DAYTON — Prosecuting Attorney Mat Heck, Jr. announced today that two local contractors, Brandon Valandingham, 35, of West Carrollton, and Robert Tracy Greene, 53, of Dayton, have been indicted on counts related to their failure to perform contracted repair work on homes and properties damaged by last May‘s tornadoes.
Defendant Valandingham, doing business as Buckeye Storm Solutions, entered into contracts with at least four victims to repair their roofs, which were damaged by the Memorial Day tornadoes.
Valandingham took down payments from the victims, and never returned to complete any of the work.
Defendant Greene, doing business as TK Home Improvement, went to tornado‐damaged areas seeking jobs doing repair work.
At least 10 victims entered into contracts with Greene and made down payments or full payment. Greene either completed only partial work or failed to complete any of the contracted repairs.
Today, the Montgomery County Grand Jury indicted defendant Valandingham:
• Six counts of Theft >$1,000
• Two counts of Theft >$7,500 from an elderly/disabled person
Defendant Greene was indicted for:
• 12 counts of Theft >$1,000
• Four counts of Theft >$1,000 from an elderly/disabled person
• Four counts of Theft from an elderly/disabled person
• Two counts of Petty Theft
“Immediately after the tornadoes tore through the Miami Valley, we saw the best and the worst in humanity,” Heck said. “There were a number of examples of neighbors, and in some cases, strangers, helping those in need without being asked or paid. These defendants took advantage of homeowners who badly needed repairs made to their homes. Instead of helping, they simply took the money and ran. Beware of anyone going door‐to‐door offering to do home remodeling and repair, and be diligent in researching contractors.”
Heck continued, “Here are some tips on what you should do and what you should look for before agreeing to hire a contractor:
• Ask for a written, itemized estimate for the work they are offering to do. Anyone unwilling to provide an estimate is not worth your time and money.
• Ask for a business card or other identification. Any legitimate contractor will have business cards.
• Be wary of unmarked vehicles and trucks. If possible, photograph the contractor’s work truck; photograph the license plate on the vehicles or photograph their identification.
• This information can be very valuable in the event law enforcement becomes involved.
• Call the Better Business Bureau and ask if they have any information on the business.
• See if they are licensed to do business in the State of Ohio – visit the Secretary of State’s website and see if they are registered in Ohio.

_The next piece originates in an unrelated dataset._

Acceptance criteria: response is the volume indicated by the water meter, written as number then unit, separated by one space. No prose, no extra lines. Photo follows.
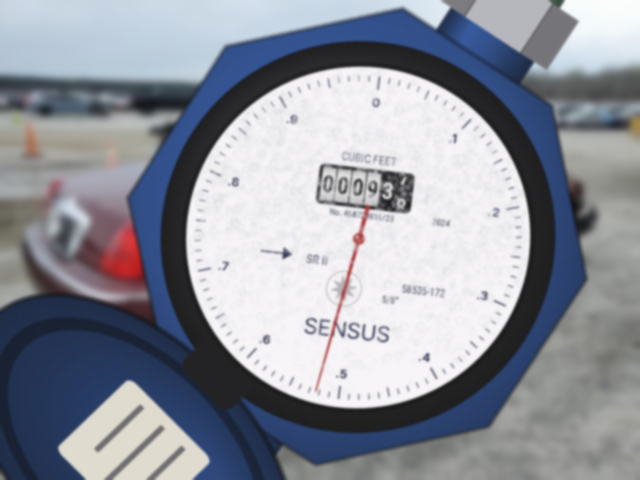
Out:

• Make sure to ask if the business is licensed and bonded. Ask if they have proof. All legitimate home contractors should be willing to provide proof they are licensed, bonded, and insured.
• Do not pay the total amount up‐front before the contractor does any work. They might well take your money and run.
• Roofing contractors are a special concern. The contractor may offer to patch or replace your roof for a good price. However, if the work they perform is subpar, you are left with a leaky roof and the contractor is long gone.
“If you are approached by contractors who appear to be fraudulent, call the Better Business Bureau and report them,” Heck added. “If you have paid them money or received no services, call your local police agency or my Consumer Fraud Unit to report the problem. If we determine the contractor is breaking the law, we will make every attempt to identify and prosecute them and hold them accountable.”
Warrants have been issued for the arrest of both defendants. They are scheduled to be arraigned on Tuesday, Feb. 18 at 8:30 a.m.